Oris Aigbokhaevbolo, reviewing for Music in Africa, said that “If” marked Davido's return to form as "a deliciously produced minimalist courtship song," noting its "danceably Tekno-esque" drums and local references, and concluding that although its elements might seem "disparate, and maybe even a little desperate" on paper, "on radio, though, it is hit music," made for the Nigerian ear.

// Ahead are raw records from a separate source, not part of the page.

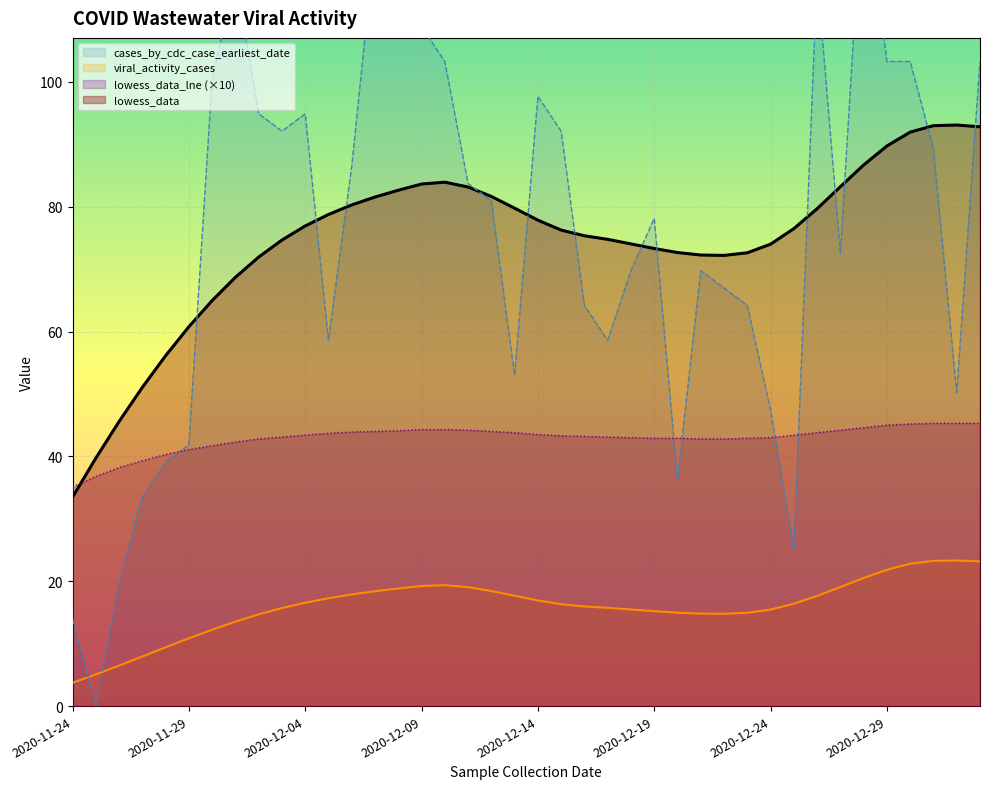

True or false: lowess_data and viral_activity_cases intersect in this chart.

False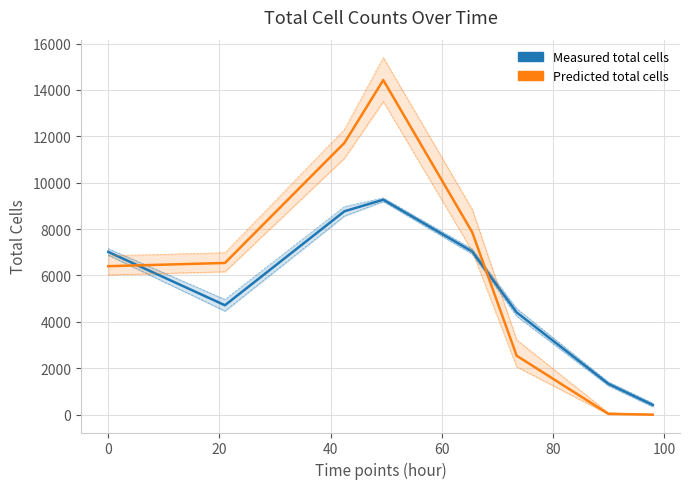

Rank the series by their maximum value, from highest to lowest.

Predicted total cells (upp95) line, Predicted total cells, Predicted total cells (low95) line, Measured total cells (upp SEM) line, Measured total cells, Measured total cells (low SEM) line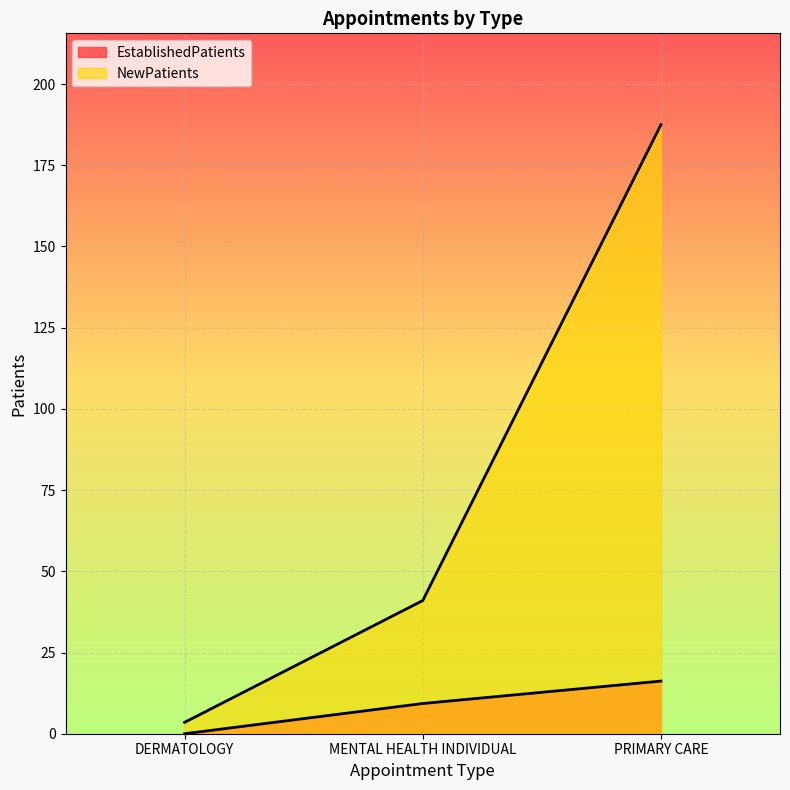

Which series has the largest total across all categories?

NewPatients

The Fader ranked it #53 on their list of the 101 Best Songs of 2017, with author Lakin Starling calling it "the perfect wedding soundtrack" and commending Davido for "cruis[ing] over the Tekno production," adding that "it's hard not to bend your back, glide your feet, and celebrate real love" to the track.

===Accolades===

Awards and nominations for "If"
Organization: Year; Category; Result; Ref.
The Headies: 2018; Best Pop Single; Won
Song of the Year: Won
Viewer's Choice: Nominated
Nigeria Entertainment Awards: 2017; Hottest Single of the Year; Won
Best Music Video: Nominated
African Muzik Magazine Awards: Song of the Year; Won
Video of the Year: Nominated
Soundcity MVP Awards Festival: Song of the Year; Won
Video of the Year: Won
Viewer's Choice: Nominated
Listener's Choice: Nominated
tooXclusive Awards: Certified Banger of the Year; —

== Charts ==

| Chart (2017) | Peak position |
|---|---|
| Nigeria Airplay (Playdata charts) | 1 |
| US World Digital Song Sales (Billboard) | 10 |

== Certifications ==

Certifications for "If"
| Region | Certification | Certified units/sales |
| Canada (Music Canada) | Platinum | 80,000^{‡} |
| United Kingdom (BPI) | Silver | 200,000^{‡} |
| United States (RIAA) | Gold | 500,000^{‡} |
^{‡} Sales+streaming figures based on certification alone.